**Job:**
Your answer should be the exact lines of the data below from the one containing "under this authority." through the one containing "## REPORT ON"; please include nothing else.

### Data for review

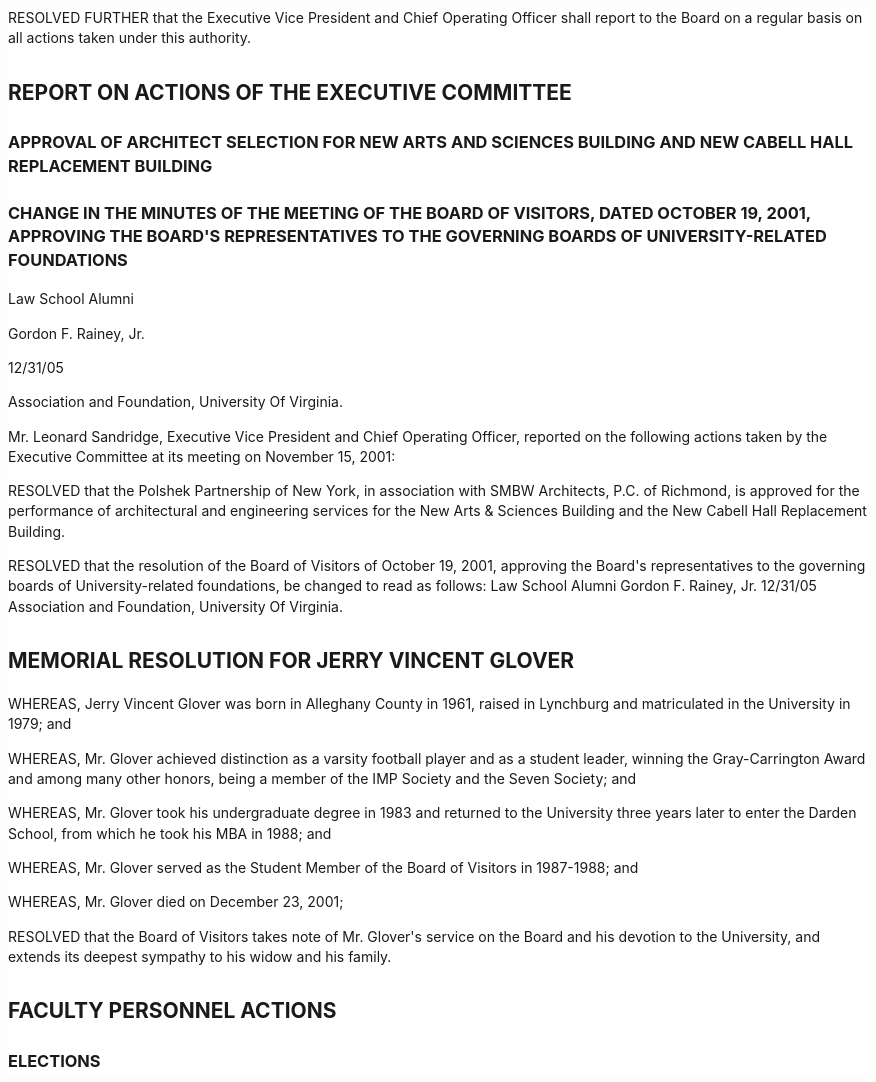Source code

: RESOLVED FURTHER that the Executive Vice President and Chief Operating Officer shall report to the Board on a regular basis on all actions taken under this authority.

## REPORT ON ACTIONS OF THE EXECUTIVE COMMITTEE

### APPROVAL OF ARCHITECT SELECTION FOR NEW ARTS AND SCIENCES BUILDING AND NEW CABELL HALL REPLACEMENT BUILDING

### CHANGE IN THE MINUTES OF THE MEETING OF THE BOARD OF VISITORS, DATED OCTOBER 19, 2001, APPROVING THE BOARD'S REPRESENTATIVES TO THE GOVERNING BOARDS OF UNIVERSITY-RELATED FOUNDATIONS

Law School Alumni

Gordon F. Rainey, Jr.

12/31/05

Association and Foundation, University Of Virginia.

Mr. Leonard Sandridge, Executive Vice President and Chief Operating Officer, reported on the following actions taken by the Executive Committee at its meeting on November 15, 2001:

RESOLVED that the Polshek Partnership of New York, in association with SMBW Architects, P.C. of Richmond, is approved for the performance of architectural and engineering services for the New Arts & Sciences Building and the New Cabell Hall Replacement Building.

RESOLVED that the resolution of the Board of Visitors of October 19, 2001, approving the Board's representatives to the governing boards of University-related foundations, be changed to read as follows: Law School Alumni Gordon F. Rainey, Jr. 12/31/05 Association and Foundation, University Of Virginia.

## MEMORIAL RESOLUTION FOR JERRY VINCENT GLOVER

WHEREAS, Jerry Vincent Glover was born in Alleghany County in 1961, raised in Lynchburg and matriculated in the University in 1979; and

WHEREAS, Mr. Glover achieved distinction as a varsity football player and as a student leader, winning the Gray-Carrington Award and among many other honors, being a member of the IMP Society and the Seven Society; and

WHEREAS, Mr. Glover took his undergraduate degree in 1983 and returned to the University three years later to enter the Darden School, from which he took his MBA in 1988; and

WHEREAS, Mr. Glover served as the Student Member of the Board of Visitors in 1987-1988; and

WHEREAS, Mr. Glover died on December 23, 2001;

RESOLVED that the Board of Visitors takes note of Mr. Glover's service on the Board and his devotion to the University, and extends its deepest sympathy to his widow and his family.

## FACULTY PERSONNEL ACTIONS

### ELECTIONS
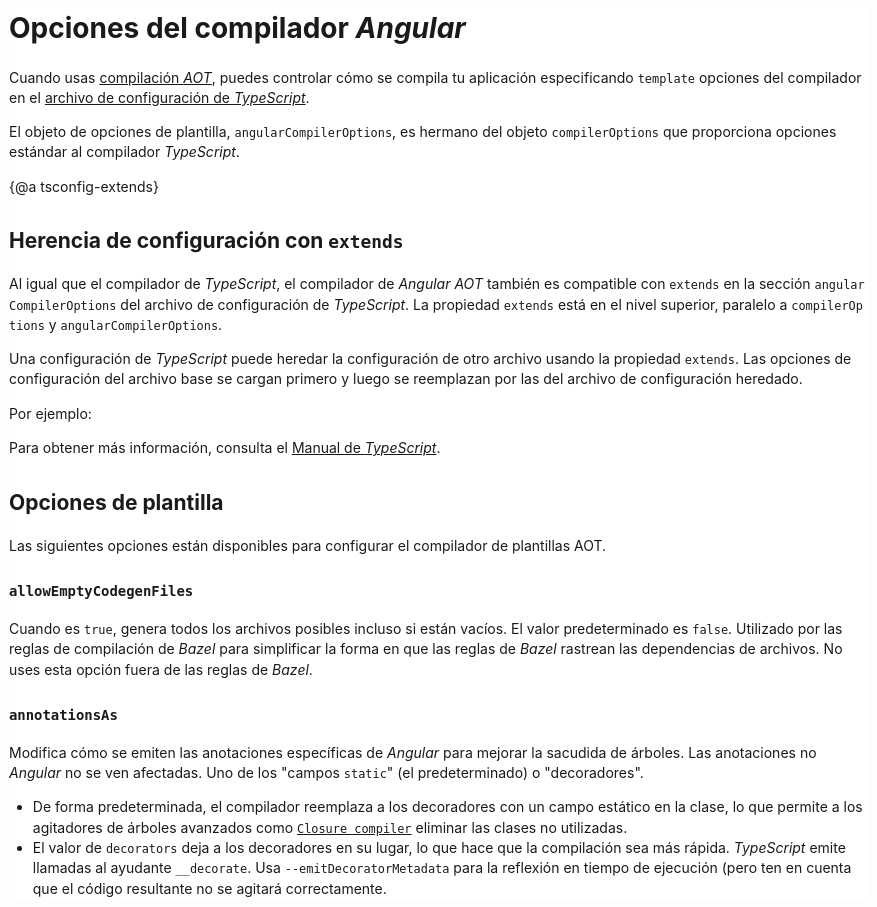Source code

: # Opciones del compilador *Angular*

Cuando usas [compilación *AOT*](guide/aot-compiler), puedes controlar cómo se compila tu aplicación especificando `template` opciones del compilador en el [archivo de configuración de *TypeScript*](guide/typescript-configuration).

El objeto de opciones de plantilla, `angularCompilerOptions`, es hermano del objeto `compilerOptions` que proporciona opciones estándar al compilador *TypeScript*.

<code-example language="json" header="tsconfig.json" path="angular-compiler-options/tsconfig.json" region="angular-compiler-options"></code-example>

{@a tsconfig-extends}

## Herencia de configuración con `extends`

Al igual que el compilador de *TypeScript*, el compilador de *Angular AOT* también es compatible con `extends` en la sección `angularCompilerOptions` del archivo de configuración de *TypeScript*.
La propiedad `extends` está en el nivel superior, paralelo a `compilerOptions` y `angularCompilerOptions`.

Una configuración de *TypeScript* puede heredar la configuración de otro archivo usando la propiedad `extends`.
Las opciones de configuración del archivo base se cargan primero y luego se reemplazan por las del archivo de configuración heredado.

Por ejemplo:

<code-example language="json" header="tsconfig.app.json" path="angular-compiler-options/tsconfig.app.json" region="angular-compiler-options-app"></code-example>

Para obtener más información, consulta el [Manual de *TypeScript*](https://www.typescriptlang.org/docs/handbook/tsconfig-json.html).

## Opciones de plantilla

Las siguientes opciones están disponibles para configurar el compilador de plantillas AOT.

### `allowEmptyCodegenFiles`

Cuando es `true`, genera todos los archivos posibles incluso si están vacíos. El valor predeterminado es `false`. Utilizado por las reglas de compilación de *Bazel* para simplificar la forma en que las reglas de *Bazel* rastrean las dependencias de archivos. No uses esta opción fuera de las reglas de *Bazel*.

### `annotationsAs`

Modifica cómo se emiten las anotaciones específicas de *Angular* para mejorar la sacudida de árboles. Las anotaciones no *Angular* no se ven afectadas. Uno de los "campos `static`" (el predeterminado) o "decoradores".

*   De forma predeterminada, el compilador reemplaza a los decoradores con un campo estático en la clase, lo que permite a los agitadores de árboles avanzados como [`Closure compiler`](https://github.com/google/closure-compiler) eliminar las clases no utilizadas.
*   El valor de `decorators` deja a los decoradores en su lugar, lo que hace que la compilación sea más rápida. *TypeScript* emite llamadas al ayudante `__decorate`. Usa `--emitDecoratorMetadata` para la reflexión en tiempo de ejecución (pero ten en cuenta que el código resultante no se agitará correctamente.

######

**Answer to the problem:**
: RESOLVED FURTHER that the Executive Vice President and Chief Operating Officer shall report to the Board on a regular basis on all actions taken under this authority.

## REPORT ON ACTIONS OF THE EXECUTIVE COMMITTEE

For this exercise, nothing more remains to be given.